**WORK ITEM:** Output range, inclusive: from the line containing "left eye: (509, 312)" to the line containing "neck: (693, 284)". Restate those lines from the data below word for word and only those.

**DATA EXTRACTS:**
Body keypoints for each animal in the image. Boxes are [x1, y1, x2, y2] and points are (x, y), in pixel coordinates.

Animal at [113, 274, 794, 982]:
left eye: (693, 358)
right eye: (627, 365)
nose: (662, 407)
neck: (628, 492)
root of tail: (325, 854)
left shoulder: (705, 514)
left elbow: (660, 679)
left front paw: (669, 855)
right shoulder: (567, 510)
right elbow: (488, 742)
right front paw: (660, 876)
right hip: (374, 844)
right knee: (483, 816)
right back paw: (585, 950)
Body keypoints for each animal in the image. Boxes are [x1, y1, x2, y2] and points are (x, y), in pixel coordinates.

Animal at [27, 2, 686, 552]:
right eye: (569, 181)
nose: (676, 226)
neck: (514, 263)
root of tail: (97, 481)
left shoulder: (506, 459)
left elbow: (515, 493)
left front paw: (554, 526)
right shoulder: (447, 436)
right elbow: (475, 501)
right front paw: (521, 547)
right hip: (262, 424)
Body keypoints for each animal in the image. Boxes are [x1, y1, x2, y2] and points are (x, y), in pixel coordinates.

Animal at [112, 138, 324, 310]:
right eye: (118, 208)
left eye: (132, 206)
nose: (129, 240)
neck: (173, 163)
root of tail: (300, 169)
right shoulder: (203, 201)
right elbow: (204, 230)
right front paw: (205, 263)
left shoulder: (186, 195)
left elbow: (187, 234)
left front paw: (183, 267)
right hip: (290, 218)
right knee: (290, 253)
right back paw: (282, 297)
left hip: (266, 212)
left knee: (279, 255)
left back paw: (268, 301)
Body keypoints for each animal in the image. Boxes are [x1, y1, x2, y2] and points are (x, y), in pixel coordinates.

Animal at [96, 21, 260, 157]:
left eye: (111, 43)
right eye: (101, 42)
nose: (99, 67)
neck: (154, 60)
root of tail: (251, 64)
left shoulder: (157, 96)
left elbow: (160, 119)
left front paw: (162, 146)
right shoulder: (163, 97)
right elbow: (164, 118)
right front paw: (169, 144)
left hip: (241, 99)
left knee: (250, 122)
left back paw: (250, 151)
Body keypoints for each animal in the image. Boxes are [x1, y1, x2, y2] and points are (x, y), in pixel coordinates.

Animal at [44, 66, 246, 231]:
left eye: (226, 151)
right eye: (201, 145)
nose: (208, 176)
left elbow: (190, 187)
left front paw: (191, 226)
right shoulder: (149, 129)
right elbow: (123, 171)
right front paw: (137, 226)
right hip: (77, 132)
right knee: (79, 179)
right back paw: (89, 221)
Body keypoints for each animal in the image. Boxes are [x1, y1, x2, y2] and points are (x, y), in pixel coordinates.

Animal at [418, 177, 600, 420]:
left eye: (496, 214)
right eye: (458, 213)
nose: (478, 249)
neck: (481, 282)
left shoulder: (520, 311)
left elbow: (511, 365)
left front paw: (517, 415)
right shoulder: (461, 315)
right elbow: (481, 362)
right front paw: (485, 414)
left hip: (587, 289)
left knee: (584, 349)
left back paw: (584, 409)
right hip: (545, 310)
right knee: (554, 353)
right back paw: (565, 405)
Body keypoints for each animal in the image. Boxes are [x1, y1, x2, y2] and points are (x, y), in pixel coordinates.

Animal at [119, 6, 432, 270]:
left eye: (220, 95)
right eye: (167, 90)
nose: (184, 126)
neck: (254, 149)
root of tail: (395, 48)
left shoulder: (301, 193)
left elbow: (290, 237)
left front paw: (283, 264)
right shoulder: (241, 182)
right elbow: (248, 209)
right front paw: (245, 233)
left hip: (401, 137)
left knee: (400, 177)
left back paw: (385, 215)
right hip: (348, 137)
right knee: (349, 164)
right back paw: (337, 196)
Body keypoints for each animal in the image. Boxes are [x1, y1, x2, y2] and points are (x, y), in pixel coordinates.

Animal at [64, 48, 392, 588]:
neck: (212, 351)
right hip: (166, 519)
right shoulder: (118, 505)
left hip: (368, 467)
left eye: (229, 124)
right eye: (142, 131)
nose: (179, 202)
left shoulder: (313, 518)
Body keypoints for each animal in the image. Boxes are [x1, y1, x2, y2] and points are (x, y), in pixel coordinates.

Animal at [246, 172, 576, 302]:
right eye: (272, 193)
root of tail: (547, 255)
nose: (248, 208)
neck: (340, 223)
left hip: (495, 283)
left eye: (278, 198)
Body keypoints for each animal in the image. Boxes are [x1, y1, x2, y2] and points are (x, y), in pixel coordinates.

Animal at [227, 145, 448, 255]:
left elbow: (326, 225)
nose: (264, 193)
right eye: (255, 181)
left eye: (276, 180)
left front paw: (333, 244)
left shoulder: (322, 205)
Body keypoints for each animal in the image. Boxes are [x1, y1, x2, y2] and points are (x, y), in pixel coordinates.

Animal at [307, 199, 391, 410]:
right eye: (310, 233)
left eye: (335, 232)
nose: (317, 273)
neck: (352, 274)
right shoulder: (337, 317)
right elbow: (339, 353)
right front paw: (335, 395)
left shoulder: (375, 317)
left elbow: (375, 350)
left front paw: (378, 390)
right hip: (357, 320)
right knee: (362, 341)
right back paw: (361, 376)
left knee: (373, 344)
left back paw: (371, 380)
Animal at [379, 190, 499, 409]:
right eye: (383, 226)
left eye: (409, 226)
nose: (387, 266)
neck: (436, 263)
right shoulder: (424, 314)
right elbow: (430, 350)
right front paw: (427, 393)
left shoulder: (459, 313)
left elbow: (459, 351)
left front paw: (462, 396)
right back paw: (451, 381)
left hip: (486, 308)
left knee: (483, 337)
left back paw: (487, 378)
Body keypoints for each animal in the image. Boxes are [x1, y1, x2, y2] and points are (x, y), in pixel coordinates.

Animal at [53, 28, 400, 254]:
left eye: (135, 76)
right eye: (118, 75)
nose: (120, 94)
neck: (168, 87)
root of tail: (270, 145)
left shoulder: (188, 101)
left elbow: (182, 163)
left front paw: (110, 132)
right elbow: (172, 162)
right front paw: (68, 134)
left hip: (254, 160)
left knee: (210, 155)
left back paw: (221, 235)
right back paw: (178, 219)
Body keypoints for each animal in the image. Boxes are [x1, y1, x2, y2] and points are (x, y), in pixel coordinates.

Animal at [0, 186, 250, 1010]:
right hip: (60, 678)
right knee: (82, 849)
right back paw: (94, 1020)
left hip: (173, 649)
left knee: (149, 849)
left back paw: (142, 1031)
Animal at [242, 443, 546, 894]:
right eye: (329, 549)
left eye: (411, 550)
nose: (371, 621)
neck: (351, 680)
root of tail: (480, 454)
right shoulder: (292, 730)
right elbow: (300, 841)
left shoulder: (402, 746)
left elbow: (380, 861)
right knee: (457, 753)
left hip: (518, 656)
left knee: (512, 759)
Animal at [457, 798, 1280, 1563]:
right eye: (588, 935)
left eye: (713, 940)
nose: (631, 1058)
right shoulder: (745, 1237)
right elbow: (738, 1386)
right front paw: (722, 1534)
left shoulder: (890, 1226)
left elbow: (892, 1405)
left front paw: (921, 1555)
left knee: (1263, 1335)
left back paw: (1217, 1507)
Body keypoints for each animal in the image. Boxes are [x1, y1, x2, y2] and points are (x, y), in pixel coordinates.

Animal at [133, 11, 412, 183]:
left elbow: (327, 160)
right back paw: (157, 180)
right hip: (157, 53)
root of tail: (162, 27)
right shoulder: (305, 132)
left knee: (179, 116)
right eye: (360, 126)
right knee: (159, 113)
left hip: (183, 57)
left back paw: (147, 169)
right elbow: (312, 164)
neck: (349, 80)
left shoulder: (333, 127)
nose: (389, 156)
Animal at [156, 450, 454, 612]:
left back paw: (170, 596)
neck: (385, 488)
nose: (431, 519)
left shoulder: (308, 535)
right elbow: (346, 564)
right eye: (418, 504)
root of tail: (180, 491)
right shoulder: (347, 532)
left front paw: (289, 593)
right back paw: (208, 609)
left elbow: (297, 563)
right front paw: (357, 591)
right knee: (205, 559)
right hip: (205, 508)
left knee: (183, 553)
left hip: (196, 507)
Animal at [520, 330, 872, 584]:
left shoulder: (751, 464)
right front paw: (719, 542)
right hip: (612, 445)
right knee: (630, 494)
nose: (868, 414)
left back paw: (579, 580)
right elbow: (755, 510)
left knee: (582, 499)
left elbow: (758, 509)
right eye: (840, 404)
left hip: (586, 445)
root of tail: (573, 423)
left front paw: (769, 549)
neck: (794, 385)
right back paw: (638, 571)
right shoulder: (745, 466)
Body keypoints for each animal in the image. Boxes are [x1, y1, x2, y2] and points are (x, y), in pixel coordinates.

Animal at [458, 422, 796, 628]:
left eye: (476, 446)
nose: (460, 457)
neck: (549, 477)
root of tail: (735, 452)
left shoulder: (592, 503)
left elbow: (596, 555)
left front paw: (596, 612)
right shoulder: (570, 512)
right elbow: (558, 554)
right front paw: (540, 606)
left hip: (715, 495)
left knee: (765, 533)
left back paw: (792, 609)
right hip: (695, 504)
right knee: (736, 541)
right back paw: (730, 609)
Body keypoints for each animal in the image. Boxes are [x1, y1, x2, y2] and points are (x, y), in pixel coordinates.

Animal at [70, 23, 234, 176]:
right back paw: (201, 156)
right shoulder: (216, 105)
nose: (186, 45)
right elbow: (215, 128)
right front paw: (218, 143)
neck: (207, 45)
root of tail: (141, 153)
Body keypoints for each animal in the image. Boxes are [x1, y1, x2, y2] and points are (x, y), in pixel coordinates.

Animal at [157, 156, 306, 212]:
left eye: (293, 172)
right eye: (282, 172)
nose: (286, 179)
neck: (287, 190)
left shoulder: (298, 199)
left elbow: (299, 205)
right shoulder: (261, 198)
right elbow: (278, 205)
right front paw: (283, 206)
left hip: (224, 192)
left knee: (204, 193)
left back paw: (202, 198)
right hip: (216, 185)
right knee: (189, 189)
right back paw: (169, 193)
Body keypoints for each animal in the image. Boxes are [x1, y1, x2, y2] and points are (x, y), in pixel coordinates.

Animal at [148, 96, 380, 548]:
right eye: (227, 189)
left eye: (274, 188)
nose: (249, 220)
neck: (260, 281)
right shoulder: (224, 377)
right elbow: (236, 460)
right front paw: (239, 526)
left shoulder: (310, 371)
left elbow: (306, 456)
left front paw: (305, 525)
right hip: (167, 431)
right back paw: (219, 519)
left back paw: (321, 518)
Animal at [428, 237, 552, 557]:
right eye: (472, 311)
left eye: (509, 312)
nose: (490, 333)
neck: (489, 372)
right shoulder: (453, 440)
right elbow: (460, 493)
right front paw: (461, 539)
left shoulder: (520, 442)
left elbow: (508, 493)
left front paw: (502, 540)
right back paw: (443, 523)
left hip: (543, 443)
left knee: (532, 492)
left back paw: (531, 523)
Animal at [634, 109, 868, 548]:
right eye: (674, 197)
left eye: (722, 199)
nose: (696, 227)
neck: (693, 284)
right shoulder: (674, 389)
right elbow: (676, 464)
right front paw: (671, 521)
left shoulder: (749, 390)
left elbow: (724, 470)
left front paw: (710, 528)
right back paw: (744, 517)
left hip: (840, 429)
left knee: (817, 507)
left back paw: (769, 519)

**EXPECTED OUTPUT:**
left eye: (509, 312)
nose: (490, 333)
neck: (489, 372)
right shoulder: (453, 440)
right elbow: (460, 493)
right front paw: (461, 539)
left shoulder: (520, 442)
left elbow: (508, 493)
left front paw: (502, 540)
right back paw: (443, 523)
left hip: (543, 443)
left knee: (532, 492)
left back paw: (531, 523)
Animal at [634, 109, 868, 548]:
right eye: (674, 197)
left eye: (722, 199)
nose: (696, 227)
neck: (693, 284)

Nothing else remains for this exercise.